Nutritional Information

Amount per serving
  • Calories: 296
  • Fat: 7.9g
  • Saturated fat: 1.5g
  • Protein: 39.2g
  • Carbohydrate: 13.5g
  • Fiber: 2.5g
  • Cholesterol: 111mg
  • Iron: 5.5mg
  • Sodium: 637mg
  • Calcium: 95mg


  • 4 chicken thighs (about 1 pound 2 ounces), skinned
  • 3 (8-ounce) bone-in chicken breast halves, skinned
  • 1/8 teaspoon salt
  • 1/4 teaspoon black pepper
  • Cooking spray
  • 2 teaspoons olive oil
  • 1 1/4 cups chopped onion
  • 1 cup chopped red bell pepper
  • 4 garlic cloves, minced
  • 2/3 cup dry white wine or fat-free, less-sodium chicken broth
  • 1 (28-ounce) can Italian-style tomatoes, undrained and chopped
  • 1/3 cup pitted kalamata olives
  • 1/2 cup fat-free, less-sodium chicken broth
  • 2 teaspoons chopped fresh rosemary


  1. 1. Sprinkle chicken with salt and black pepper; coat both sides of chicken with cooking spray. Heat oil in a large nonstick skillet over medium-high heat. Add chicken; cook 5 minutes on each side or until browned. Remove chicken from pan.

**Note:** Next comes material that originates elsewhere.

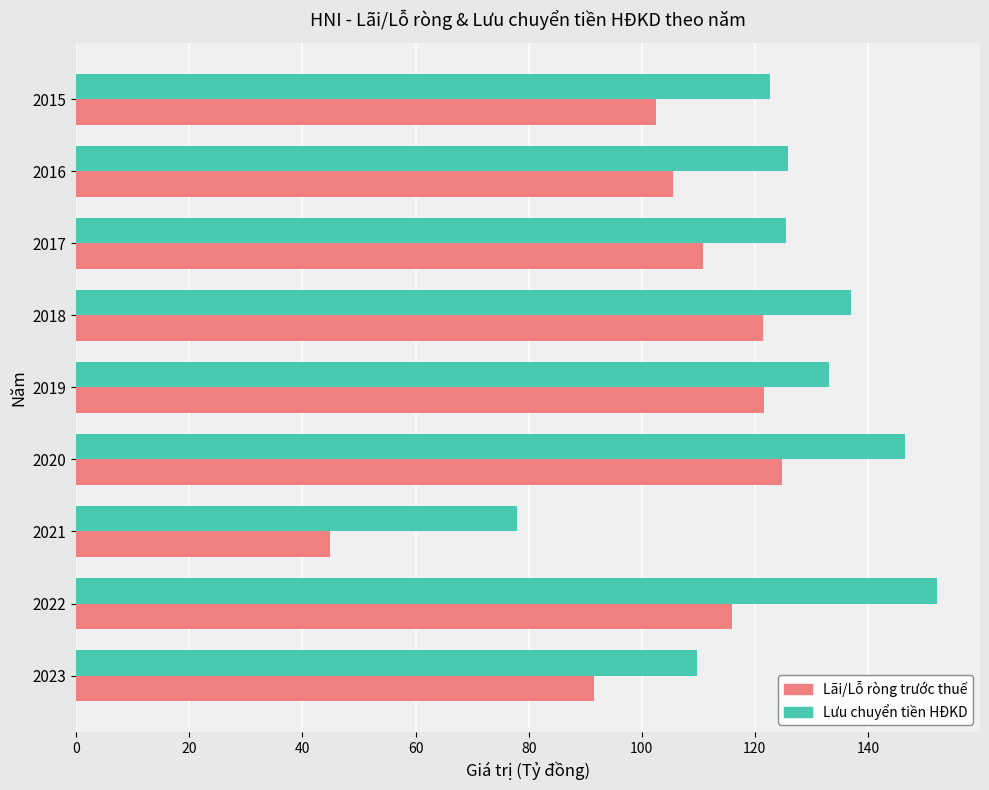

What is the difference between the highest and lowest values at 2018?

15.5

  2. 2. Add onion, bell pepper, and garlic to pan; sauté over medium-high heat 5 minutes. Add chicken and wine to pan. Bring to a boil; reduce heat. Simmer 7 minutes or until wine almost evaporates, turning chicken and stirring occasionally.

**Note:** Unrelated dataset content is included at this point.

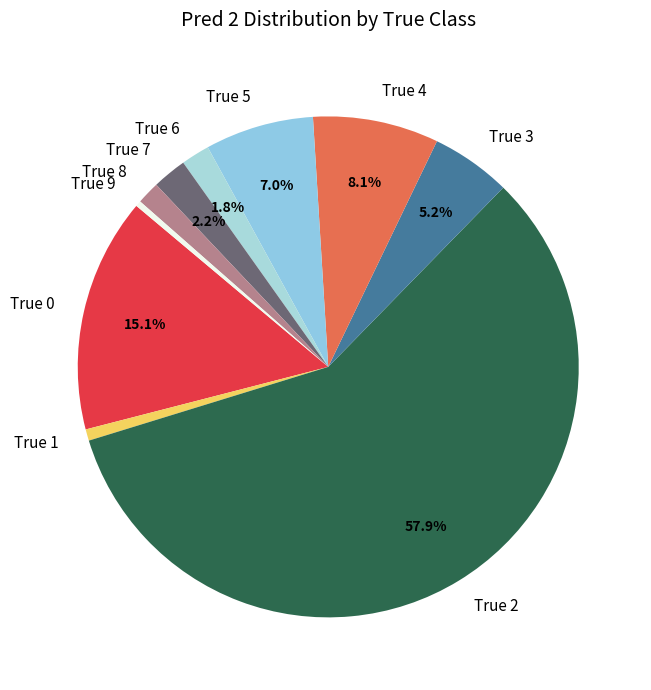

True or false: True 0 accounts for 3% of the total.

False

  3. 3. Add tomatoes and remaining ingredients; bring to a boil. Cover; reduce heat. Simmer 20 minutes or until chicken is done. Place chicken on a platter; keep warm. Bring tomato mixture to a boil; boil 7 minutes or until sauce reduces moderately. Spoon sauce over chicken.
  4. Note: If buying only one cut of chicken, use 5 bone-in chicken breast halves, skinned, or 10 skinned chicken thighs.
  5. Cacciatore (kah-chuh-TOR-ee) refers to a dish that's prepared in the "hunter's style." Differing legends revolve around this dish--some say the dish was cooked for the hunter as a send-off before a hunt; others believe the dish was created with the hunting bounty.